Credo di essere stato già abbastanza chiaro in conferenza stampa. C’è da capire in che modo, con quali occhi il Teramo Basket viene visto dalle istituzioni. Mi riferisco soprattutto alla Provincia, che non ci sostiene da quattro anni e alla Regione, con cui c’era un accordo ben specifico risalente ad una legge del 2001. Noi continuiamo ad adempiere ai nostri “doveri”, portando lo stemma regionale sul petto nei palazzetti nazionali ed internazionali, mentre la Regione sembra non avere alcun interesse nei nostri riguardi. Non si tratta, dunque, soltanto di questioni relative ai finanziamenti.
Eppure le dichiarazioni di molti politici si sono concentrate sui numeri…
Non era questo il messaggio che io volevo dare. Non si sta parlando di fondi, di elemosine o di erogazioni. È un discorso più ampio, un discorso di tipo commerciale. Parliamo, in altre parole, di marketing territoriale. Metterla, invece, esclusivamente sul piano economico è avvilente, è una polemica sterile che a noi non dà niente. Il Teramo Basket non vuol essere colui che divide, ma colui che unisce. E proprio questo era il senso del mio messaggio: capire, cioè, se la Banca Tercas Teramo fosse intesa come “volano” d’Abruzzo in ambito internazionale.
L’occasione era stata offerta su un piatto d’argento con l’arrivo dei biancorossi in Eurocup. Qual è il bilancio di questa esperienza?
Sicuramente positivo, perché siamo entrati per la prima volta in un contesto unico. Abbiamo affrontato dignitosamente grandi squadre, riportando a casa anche buoni risultati. E siamo ancora in lizza. È una sensazione straordinaria. Giocare, ad esempio, sul parquet del palazzetto di Berlino, davanti a 10mila spettatori, ti fa capire che sei arrivato davvero a buon punto. E, in tutto questo, abbiamo sempre avuto il calore dei nostri tifosi, che hanno viaggiato con noi.

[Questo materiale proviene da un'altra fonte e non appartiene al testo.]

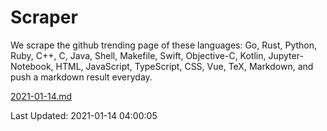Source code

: # Scraper

We scrape the github trending page of these languages: Go, Rust, Python, Ruby, C++, C, Java, Shell, Makefile, Swift, Objective-C, Kotlin, Jupyter-Notebook, HTML, JavaScript, TypeScript, CSS, Vue, TeX, Markdown, and push a markdown result everyday.

[2021-01-14.md](https://github.com/yangwenmai/github-trending-backup/blob/master/2021-01-14.md)

Last Updated: 2021-01-14 04:00:05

Come sta andando, invece, il campionato italiano finora?
Direi bene. Siamo sesti in classifica e la squadra sembra aver trovato il suo equilibrio dopo un inizio un po’ sfortunato, costellato da infortuni. Dopo la partenza, abbiamo fatto due ottimi acquisti e ci siamo, pertanto, completati. Ad ogni modo, non credo che l’aspetto importante sia dato dalla posizione occupata in classifica. Non si deve, cioè, pensare che si è migliorati perché si è giunti al secondo posto. O che si è meno bravi, perché magari si è tra le ultime posizioni.
A proposito di “incidenti di percorso”, cos’è successo a James Thomas?
Con Thomas, purtroppo, non si è raggiunti la sinergia che credevamo fosse possibile. Ci sono stati alcuni screzi, soprattutto di tipo fisico, che hanno interrotto il suo percorso già agli inizi della stagione. Poi le cose non si sono evolute come credevamo. E a giorni procederemo, pertanto, alla rescissione del contratto.
Quanto c’è di Carlo Antonetti nel successo del Teramo Basket?
In realtà, è un successo dovuto a tanti. Ai miei compagni di viaggio Tonino Biancacci e Lino Pellecchia, ad esempio. Ma anche all’avvocato Lino Nisii e all’interesse del direttore generale della Tercas, Antonio Di Matteo. Poi, sa, è un po’ complicato, perché io amo particolarmente questo sport, ci gioco da quando ero ragazzo. E la società è stata creata da mio fratello Paolo, perciò, se non è proprio una storia da libro “Cuore”, sicuramente è la storia di un grande amore. Io ho tre figli: posso dire, senza dubbio, che il Teramo Basket è il quarto di questi. Una creatura da amare e da curare, incondizionatamente.